Scientists have discovered that the chimpanzees also make the Happy Hour (and get drunk with fermented fruit)

In the green heart of Guinea-Bissau, a group of wild chimpanzees He was taken up in surprising, but decidedly familiar, behavior for us humans: share fermented fruits rich in alcohol. In practice, a full -blown aperitif.

The images, captured by cameras hidden in the Cantanhez National Parkshow the primates who pass together pieces of fermented breadfruita scene that recalls more a happy hour between friends than a simple search for food.

The novelty is not only in the fact that the chimpanzees consume fruit containing ethanol – which already observed in the past – but in the gesture of the sharingvery rare among these animals. The level of alcohol identified in the fruits reaches it 0.61% of alcoholic gradationsufficient to cause a slight relaxing effect, but not from “wild slap”.

Drunken Monkey Hypothesis

According to researchers of theExeter Universitythis habit could represent one of the first forms of social ritual linked to alcohol. If so, the origins of the human Happy Hour traced back to long before the sea view bars. The monkeys, in fact, not only eat the fermented fruit together, but seem to do it consciouslyalmost ceremonial.

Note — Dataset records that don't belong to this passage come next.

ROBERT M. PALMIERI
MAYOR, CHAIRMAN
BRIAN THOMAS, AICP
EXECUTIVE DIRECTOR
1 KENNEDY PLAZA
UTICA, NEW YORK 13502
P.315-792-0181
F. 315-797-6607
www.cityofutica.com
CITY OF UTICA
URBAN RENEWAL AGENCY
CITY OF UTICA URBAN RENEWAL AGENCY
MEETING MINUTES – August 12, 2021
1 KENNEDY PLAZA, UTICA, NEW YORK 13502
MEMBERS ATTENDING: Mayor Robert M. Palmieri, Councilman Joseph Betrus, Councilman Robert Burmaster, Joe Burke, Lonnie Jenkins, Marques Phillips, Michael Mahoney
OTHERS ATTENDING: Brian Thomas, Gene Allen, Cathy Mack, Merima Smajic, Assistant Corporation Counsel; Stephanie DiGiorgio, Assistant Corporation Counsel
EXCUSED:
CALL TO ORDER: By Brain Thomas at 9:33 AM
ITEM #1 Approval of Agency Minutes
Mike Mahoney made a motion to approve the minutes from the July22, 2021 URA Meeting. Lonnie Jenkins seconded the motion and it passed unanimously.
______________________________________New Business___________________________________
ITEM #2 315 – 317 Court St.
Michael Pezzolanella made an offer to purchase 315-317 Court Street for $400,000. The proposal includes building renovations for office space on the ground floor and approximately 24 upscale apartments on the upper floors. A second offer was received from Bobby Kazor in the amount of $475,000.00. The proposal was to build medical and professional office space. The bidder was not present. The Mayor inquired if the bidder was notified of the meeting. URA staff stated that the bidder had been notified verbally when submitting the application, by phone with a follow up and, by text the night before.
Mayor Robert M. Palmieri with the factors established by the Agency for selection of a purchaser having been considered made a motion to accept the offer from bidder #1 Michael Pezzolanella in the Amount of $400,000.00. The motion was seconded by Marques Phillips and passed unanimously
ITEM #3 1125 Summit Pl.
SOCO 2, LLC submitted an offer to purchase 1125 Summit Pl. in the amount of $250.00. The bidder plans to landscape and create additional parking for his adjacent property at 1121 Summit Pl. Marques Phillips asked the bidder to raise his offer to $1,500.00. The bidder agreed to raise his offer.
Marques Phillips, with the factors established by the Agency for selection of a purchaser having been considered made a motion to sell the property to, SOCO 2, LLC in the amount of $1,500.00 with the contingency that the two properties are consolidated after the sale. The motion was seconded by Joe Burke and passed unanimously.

To support this theory is the Drunken Monkey Hypothesisaccording to which our ancestors developed the ability to metabolize their own alcohol thanks to the regular consumption of ripe and fermented fruits. The ethanol, in addition to being present in nature, could therefore have played a key role in thesocial evolution of primates.

And as mentioned, it is not the first time that the monkeys surprise us with their tastes as connoisseurs: in a Guinea village, other chimpanzees have been seen drinking lymph fermented by Palme di rafiausing rudimentary tools to collect the liquid. In short, if you thought that the aperitif was our invention, you may have to review the history of Prosecco.

Do these behaviors raise fascinating questions: do chimpanzees actively look for fermented food? Do they do it for the taste, for the effect, or to strengthen social ties? Even if the answers are still in the study phase, one thing is certain: there line between man and monkey it is much more subtle (and alcoholic) than we imagine.